Then you would miss your recordings, lol.


----------



## Guest (Apr 5, 2003)

Looks like the monthly equipment maintenance fees are going to be worth the expense afterall. 

A new (or refurbished) 721 every 3 moths.

Its a low-tech solution, but it works!

Has anyone tried Dynamat (http://www.dynamat.com) insulation?


----------



## Guest (Apr 5, 2003)

I just can't accept that hd spindown can't be done. I have a linux box (PC104) running with 16M RAM with the normal Linux processes (including X). I can make the hd spindown and stay down, except when cron kicks off the log cleanning process.

Granted that the 721 is a bit more than a linux box, but...

operating system and swap space - Linux does not need access to HD all the time.
pvr events and timers - A smart sleep algorithm can handle this. A menu item allowing a user to specify "quiet" time where no timers are allowed may be acceptable. 
favorites - ignore during "soft-off

If E* can put together the 721, they can go the extra step and polish the thing off. Its the little things that matter.


----------



## Jacob S (Apr 14, 2002)

Yeah, the only good thing about the Dish PVRs going bad is that you get a new one every so many months. Pay the $1.99 a month extended warranty and you get to have it replaced for now on.

I personally think that sometimes it is just plain better to have one good solid receiver that will not keep going bad that is reliable and works better.
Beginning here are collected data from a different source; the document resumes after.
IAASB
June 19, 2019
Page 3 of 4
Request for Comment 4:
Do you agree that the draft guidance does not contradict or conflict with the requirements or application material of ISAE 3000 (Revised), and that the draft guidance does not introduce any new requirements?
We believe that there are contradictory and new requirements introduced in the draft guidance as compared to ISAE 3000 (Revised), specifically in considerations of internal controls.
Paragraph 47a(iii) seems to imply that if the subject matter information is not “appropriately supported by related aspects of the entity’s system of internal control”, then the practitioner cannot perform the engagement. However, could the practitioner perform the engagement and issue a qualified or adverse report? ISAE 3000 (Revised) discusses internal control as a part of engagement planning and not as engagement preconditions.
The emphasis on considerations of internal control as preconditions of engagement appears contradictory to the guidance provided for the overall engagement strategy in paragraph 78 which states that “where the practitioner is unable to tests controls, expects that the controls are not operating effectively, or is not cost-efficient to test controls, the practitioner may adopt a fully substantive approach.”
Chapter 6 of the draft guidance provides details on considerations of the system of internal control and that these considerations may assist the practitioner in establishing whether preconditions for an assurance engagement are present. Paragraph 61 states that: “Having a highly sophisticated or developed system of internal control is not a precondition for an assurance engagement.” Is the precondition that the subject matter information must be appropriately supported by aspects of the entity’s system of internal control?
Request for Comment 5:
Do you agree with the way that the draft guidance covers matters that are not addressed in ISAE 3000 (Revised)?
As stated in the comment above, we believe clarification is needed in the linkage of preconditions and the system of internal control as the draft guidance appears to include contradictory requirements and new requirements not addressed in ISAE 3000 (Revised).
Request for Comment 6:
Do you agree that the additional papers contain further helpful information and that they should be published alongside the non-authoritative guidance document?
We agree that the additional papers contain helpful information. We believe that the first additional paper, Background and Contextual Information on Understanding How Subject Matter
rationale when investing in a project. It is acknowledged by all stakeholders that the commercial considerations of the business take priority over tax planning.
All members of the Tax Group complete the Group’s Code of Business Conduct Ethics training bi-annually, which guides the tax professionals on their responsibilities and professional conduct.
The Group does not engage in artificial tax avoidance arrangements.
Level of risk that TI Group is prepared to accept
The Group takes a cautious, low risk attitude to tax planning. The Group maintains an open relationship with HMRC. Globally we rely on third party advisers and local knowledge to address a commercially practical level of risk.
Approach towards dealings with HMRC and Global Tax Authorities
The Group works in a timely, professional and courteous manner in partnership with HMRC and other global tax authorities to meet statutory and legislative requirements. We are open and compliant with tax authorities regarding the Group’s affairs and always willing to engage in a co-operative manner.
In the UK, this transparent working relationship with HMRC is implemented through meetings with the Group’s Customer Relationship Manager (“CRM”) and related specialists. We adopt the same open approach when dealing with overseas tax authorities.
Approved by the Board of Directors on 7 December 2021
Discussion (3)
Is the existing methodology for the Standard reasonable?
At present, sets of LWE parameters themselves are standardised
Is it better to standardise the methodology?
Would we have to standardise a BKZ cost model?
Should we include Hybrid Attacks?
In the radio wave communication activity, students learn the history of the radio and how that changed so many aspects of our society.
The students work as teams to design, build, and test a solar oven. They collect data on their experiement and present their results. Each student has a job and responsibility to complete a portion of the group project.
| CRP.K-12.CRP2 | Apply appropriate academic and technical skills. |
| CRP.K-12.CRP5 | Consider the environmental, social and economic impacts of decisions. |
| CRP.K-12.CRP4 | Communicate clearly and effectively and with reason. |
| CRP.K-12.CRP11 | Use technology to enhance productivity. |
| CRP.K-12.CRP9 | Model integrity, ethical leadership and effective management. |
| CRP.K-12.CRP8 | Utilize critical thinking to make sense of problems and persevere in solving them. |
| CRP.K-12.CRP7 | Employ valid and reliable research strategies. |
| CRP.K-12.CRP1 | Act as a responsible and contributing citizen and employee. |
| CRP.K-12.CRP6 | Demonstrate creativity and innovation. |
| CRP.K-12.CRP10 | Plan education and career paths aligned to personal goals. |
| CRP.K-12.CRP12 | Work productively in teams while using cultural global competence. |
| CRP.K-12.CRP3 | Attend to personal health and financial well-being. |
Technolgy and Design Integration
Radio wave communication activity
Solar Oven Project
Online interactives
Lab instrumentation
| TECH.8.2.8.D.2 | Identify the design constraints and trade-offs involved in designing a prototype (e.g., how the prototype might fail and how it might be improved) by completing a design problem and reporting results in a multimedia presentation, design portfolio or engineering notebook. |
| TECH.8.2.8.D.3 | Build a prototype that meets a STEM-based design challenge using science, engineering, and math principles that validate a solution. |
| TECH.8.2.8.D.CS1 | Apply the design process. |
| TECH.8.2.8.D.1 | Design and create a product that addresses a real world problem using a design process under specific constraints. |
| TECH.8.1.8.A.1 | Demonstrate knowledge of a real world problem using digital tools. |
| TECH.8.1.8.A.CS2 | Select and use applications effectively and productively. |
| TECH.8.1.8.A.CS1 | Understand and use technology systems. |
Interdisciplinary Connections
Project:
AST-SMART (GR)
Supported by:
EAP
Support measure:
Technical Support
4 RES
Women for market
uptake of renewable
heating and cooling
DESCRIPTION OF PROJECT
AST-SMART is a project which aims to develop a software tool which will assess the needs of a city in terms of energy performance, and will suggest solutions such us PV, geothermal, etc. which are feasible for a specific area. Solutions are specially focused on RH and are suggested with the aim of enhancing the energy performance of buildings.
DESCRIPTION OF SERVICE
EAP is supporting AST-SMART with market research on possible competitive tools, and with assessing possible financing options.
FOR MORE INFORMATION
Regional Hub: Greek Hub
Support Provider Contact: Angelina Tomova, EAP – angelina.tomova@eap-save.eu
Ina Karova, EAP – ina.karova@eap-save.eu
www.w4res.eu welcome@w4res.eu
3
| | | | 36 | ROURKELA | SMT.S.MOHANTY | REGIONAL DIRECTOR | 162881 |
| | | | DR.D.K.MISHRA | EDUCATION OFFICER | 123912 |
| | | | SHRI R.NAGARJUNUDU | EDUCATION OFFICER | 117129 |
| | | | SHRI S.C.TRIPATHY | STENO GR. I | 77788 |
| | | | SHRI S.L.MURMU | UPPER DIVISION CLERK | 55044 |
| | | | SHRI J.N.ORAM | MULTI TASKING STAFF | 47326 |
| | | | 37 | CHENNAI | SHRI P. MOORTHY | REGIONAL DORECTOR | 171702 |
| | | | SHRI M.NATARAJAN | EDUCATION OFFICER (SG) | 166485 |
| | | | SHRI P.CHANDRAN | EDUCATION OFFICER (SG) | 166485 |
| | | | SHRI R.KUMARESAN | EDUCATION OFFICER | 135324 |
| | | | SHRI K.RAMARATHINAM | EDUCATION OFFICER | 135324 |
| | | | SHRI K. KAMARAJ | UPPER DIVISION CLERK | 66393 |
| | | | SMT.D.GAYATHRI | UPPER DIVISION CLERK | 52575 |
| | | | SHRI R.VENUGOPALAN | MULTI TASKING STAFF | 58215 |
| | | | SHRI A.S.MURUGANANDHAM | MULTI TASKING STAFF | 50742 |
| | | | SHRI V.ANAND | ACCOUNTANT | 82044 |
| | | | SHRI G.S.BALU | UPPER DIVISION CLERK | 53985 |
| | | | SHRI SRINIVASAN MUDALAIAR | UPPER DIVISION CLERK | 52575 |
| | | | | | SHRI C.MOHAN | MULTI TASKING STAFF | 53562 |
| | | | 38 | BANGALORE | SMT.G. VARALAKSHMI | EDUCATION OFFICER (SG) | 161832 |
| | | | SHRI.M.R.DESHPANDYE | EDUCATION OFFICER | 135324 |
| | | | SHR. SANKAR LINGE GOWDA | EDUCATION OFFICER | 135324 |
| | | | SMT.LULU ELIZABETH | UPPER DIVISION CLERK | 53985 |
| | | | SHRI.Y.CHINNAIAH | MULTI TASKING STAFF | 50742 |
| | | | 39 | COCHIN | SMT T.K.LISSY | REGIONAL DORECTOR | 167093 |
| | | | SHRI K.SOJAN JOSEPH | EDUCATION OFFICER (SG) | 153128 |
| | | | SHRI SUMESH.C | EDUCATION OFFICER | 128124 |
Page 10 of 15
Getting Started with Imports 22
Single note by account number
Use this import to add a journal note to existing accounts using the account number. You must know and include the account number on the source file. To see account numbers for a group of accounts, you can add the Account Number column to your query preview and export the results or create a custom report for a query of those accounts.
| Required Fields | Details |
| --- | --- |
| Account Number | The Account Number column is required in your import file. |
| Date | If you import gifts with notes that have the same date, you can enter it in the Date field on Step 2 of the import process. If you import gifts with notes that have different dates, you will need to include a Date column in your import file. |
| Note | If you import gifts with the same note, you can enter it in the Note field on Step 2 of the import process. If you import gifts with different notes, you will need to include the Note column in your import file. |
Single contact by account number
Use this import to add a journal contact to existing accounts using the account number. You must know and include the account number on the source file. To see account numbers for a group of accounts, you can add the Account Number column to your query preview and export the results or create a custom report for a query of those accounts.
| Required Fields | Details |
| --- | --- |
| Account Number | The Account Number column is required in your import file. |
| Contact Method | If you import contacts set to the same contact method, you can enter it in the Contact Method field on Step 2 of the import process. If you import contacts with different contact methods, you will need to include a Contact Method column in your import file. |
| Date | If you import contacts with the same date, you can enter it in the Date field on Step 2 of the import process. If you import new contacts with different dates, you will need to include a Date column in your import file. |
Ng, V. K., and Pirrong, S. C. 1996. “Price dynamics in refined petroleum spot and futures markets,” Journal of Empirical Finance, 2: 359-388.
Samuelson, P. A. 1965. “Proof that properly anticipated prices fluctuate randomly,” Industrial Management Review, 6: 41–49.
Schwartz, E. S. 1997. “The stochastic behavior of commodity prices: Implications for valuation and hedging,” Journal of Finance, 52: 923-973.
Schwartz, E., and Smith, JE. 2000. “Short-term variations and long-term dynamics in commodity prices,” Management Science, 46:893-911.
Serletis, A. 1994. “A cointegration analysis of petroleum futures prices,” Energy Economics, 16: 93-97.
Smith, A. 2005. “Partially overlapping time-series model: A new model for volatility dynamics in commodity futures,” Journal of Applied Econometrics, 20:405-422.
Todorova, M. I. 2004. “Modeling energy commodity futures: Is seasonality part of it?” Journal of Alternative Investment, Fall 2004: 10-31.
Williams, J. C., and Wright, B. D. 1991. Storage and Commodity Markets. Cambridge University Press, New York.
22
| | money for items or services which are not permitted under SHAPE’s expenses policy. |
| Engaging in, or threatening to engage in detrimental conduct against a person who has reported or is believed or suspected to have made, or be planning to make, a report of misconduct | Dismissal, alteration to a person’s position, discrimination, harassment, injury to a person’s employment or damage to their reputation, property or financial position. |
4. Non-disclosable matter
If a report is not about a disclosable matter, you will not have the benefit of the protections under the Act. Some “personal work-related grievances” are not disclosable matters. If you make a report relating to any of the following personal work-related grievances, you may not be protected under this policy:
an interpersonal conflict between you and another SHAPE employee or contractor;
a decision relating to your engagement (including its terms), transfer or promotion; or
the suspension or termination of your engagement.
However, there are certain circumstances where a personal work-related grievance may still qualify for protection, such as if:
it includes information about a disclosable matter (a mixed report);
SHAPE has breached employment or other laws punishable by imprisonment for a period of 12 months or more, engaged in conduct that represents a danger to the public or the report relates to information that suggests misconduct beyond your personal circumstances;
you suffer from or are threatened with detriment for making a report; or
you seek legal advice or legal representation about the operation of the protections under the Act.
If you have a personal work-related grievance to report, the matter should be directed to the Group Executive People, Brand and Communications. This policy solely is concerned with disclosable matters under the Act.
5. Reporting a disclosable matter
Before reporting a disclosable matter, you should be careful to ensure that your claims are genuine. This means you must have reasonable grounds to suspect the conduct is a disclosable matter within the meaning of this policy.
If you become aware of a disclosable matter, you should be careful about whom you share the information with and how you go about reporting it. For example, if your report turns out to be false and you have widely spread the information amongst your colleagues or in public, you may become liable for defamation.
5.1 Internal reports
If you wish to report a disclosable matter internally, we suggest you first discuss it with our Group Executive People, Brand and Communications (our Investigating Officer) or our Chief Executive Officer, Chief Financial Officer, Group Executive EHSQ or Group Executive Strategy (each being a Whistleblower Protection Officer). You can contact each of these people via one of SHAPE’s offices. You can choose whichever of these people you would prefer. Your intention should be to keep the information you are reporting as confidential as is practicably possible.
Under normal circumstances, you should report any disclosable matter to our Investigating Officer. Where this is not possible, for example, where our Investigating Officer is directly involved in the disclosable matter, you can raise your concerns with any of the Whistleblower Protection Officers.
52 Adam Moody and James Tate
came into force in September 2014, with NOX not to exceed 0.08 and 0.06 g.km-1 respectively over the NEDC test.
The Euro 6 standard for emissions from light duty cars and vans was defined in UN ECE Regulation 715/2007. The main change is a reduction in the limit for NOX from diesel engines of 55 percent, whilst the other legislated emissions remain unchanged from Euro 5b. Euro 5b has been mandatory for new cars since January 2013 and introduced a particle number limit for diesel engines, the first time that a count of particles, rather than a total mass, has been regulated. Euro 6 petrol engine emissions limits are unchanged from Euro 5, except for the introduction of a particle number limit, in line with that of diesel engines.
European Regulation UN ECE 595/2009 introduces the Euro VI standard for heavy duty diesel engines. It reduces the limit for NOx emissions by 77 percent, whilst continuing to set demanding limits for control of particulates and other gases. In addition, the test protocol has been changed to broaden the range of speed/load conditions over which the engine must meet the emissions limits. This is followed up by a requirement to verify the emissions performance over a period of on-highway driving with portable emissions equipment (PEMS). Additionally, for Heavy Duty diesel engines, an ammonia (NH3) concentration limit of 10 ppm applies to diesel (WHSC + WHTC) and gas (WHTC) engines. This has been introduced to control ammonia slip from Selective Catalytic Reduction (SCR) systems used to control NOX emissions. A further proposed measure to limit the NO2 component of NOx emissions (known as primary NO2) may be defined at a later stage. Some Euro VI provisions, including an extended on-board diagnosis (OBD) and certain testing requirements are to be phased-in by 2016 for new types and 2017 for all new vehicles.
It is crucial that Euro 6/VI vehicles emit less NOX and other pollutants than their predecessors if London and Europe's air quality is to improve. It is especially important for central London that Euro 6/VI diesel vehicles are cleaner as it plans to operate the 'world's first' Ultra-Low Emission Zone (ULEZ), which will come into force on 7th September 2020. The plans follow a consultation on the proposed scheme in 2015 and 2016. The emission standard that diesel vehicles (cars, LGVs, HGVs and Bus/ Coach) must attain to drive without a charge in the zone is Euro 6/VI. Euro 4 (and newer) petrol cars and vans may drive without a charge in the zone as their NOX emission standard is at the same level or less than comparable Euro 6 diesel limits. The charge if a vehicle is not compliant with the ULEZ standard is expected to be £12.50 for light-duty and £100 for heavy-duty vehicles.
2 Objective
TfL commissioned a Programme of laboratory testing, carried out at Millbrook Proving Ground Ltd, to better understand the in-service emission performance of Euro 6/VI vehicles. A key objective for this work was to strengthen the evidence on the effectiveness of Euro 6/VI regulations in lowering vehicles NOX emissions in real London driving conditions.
Does Tivo or other PVR companies offer an extended warranty? I believe DirecTv offers one for $4.99 a month but does it cover the PVR receivers if you have them on the account and can you just add tem on the account later on and it cover it still just as you do with Dish?


----------



## Jerry Abbanat (Nov 26, 2002)

Doode: I bought and tried the Dynamat on my first 721 because, according to their claims, it should take care of the hard drive noise problem. I was very disappointed in its ability to quiet the 721. I also installed it on my regular computer, which has a rather loud fan, with similar results. I would save your money. It is also a ***** to get off as I found out when I took it off prior to returning my noisy unit.


----------



## dbronstein (Oct 21, 2002)

> _Originally posted by bsobel _
> *Darn. Scott, anyway of getting this onto the list of requests for 1.11? I just got a second 721 for the bedroom (literally installed it last night) and this morning we decided the 508 is going back in. Was just too loud with the drive on, and the fan spun up a number of times to cool the unit off (since the drive was on generating heat).
> 
> Really wanted 721 in that room, looks like it has to go to my home office until they add it  *


Why don't you just put it in another room and run the output back to the bedroom?

Dennis


----------



## Bob Haller (Mar 24, 2002)

My fera is that someone looks at PVR warrany costs and they jack up the price. 

They really should look at making them more reliable and adding a drive bay for easy drive replacing or something like that.


----------



## Jacob S (Apr 14, 2002)

I also think they should add a hard drive bay to where you can ''upgrade'' the hard drive or replace it in the future. Their receivers should be upgradable.


----------